Occasional gasoline shortages this summer would merely foreshadow inevitable and worse dislocations next winter. Usually, the oil companies draw down their inventories steeply during the winter months anyway, then use the spring and summer to replenish their stocks. But U.S. inventories are already 10% below what they were this time last winter; they now stand at some 298 million bbl., or about a one-month supply. So if Iran's production is not resumed soon, says Energy Secretary James Schlesinger, "we would face much larger drawdowns next winter than we will have the resources to maintain."
In such a situation, refineries should be able to tap emergency supplies from the Government's Strategic Petroleum Reserve, but the three-year-old program is a shambles. Construction work is far behind schedule at the massive underground salt domes along the Louisiana and Texas Gulf Coast, where approximately a one-month supply of oil, or 248 million bbl., is supposed to be stored by year's end. So far only about 80 million bbl. of crude--little more than a week's supply--has been stockpiled. What is more, Energy Department technicians are still struggling with technical problems regarding the seemingly elementary task of getting the oil out of the ground. These difficulties, as well as the ever rising cost of the imported oil involved, are sure to push the cost of the program far above the currently planned $14 billion.
Officials at DOE remain publicly confident that a supply crunch can be avoided this year, but privately they are not so sure. Says one Schlesinger aide: "We're walking a fine line. We want the public to be aware that we are facing a potentially serious situation so that people will conserve oil, but we don't want to scare them."
Just to be prepared, DOE has drawn up contingency plans that begin with compulsory allocation of supplies to industry and culminate in actual gasoline rationing for the public. If Iranian production has not been substantially restored, and if voluntary measures have not cut consumption, then mandatory allocation will be brought in on a trial basis If stocks are still not being rebuilt, rationing would be imposed. Each car owner would be sent ration checks every three months specifying the number of gallons he could buy. The checks could be turned in at banks or other financial institutions in return for coupons that would have to be handed over at gas stations. The coupons might also be sold openly for whatever someone is willing to pay for them thus allowing drivers to get extra gasoline without having to ask DOE for special dispensations.

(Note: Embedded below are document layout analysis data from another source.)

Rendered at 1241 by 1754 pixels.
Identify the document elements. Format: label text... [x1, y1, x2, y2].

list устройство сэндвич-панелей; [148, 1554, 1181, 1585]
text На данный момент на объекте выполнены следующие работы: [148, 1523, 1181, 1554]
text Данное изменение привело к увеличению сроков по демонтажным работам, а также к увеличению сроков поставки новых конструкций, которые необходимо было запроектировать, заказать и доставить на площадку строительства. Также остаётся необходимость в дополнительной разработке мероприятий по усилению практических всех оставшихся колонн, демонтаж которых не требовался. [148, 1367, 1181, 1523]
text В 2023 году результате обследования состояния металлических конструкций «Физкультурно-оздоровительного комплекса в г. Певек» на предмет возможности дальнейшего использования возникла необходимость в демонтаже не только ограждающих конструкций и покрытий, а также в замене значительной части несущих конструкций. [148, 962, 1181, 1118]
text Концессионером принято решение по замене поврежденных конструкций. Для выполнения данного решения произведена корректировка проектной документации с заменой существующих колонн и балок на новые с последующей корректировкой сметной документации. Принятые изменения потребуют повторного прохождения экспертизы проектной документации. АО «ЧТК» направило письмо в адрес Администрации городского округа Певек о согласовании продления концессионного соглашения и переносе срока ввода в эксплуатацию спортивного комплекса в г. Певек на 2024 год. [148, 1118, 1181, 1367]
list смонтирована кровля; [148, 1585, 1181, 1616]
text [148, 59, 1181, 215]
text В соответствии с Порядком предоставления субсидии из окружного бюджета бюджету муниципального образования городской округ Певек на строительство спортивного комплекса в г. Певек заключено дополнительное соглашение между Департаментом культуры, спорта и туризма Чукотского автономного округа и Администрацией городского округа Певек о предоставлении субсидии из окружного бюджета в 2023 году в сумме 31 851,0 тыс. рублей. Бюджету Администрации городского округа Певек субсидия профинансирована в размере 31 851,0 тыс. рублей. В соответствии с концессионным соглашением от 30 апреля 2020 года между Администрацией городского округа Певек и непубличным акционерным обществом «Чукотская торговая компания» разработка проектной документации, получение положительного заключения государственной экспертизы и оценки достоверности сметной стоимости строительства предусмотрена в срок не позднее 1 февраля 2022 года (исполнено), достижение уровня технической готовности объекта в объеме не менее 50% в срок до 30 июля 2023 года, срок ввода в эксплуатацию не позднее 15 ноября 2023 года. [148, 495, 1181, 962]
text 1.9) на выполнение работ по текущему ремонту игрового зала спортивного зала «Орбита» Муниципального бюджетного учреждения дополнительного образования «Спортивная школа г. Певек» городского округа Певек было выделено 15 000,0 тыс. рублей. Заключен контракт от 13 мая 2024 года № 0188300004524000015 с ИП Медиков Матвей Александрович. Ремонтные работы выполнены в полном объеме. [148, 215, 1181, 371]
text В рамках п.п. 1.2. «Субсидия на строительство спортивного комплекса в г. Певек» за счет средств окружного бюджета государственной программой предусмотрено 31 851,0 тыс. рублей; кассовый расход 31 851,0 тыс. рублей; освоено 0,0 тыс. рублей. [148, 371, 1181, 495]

One thing that DOE can do nothing about is the prospect of yet another increase in oil prices. Even a small scarcity in such a valuable commodity can produce large jumps in cost, and that is exactly what is now happening on the so-called spot market. There, oil companies bid for any available crude that is not already committed to customers under long-term contracts. Though the quoted long-term OPEC price currently stands at about $13 per bbl., spot-market oil last week was trading for as much as $17 per bbl. Warns Energy Economist John Lichtblau of the Petroleum Industry Research Foundation: "The OPEC countries are free to adjust their prices if they want to, and they could well increase them so that not only will spot prices go up, but official prices as well, at least temporarily." It seems that the energy crisis is turning out to be less the moral equivalent of war--as Carter has called it--than the equivalent of Chinese water torture.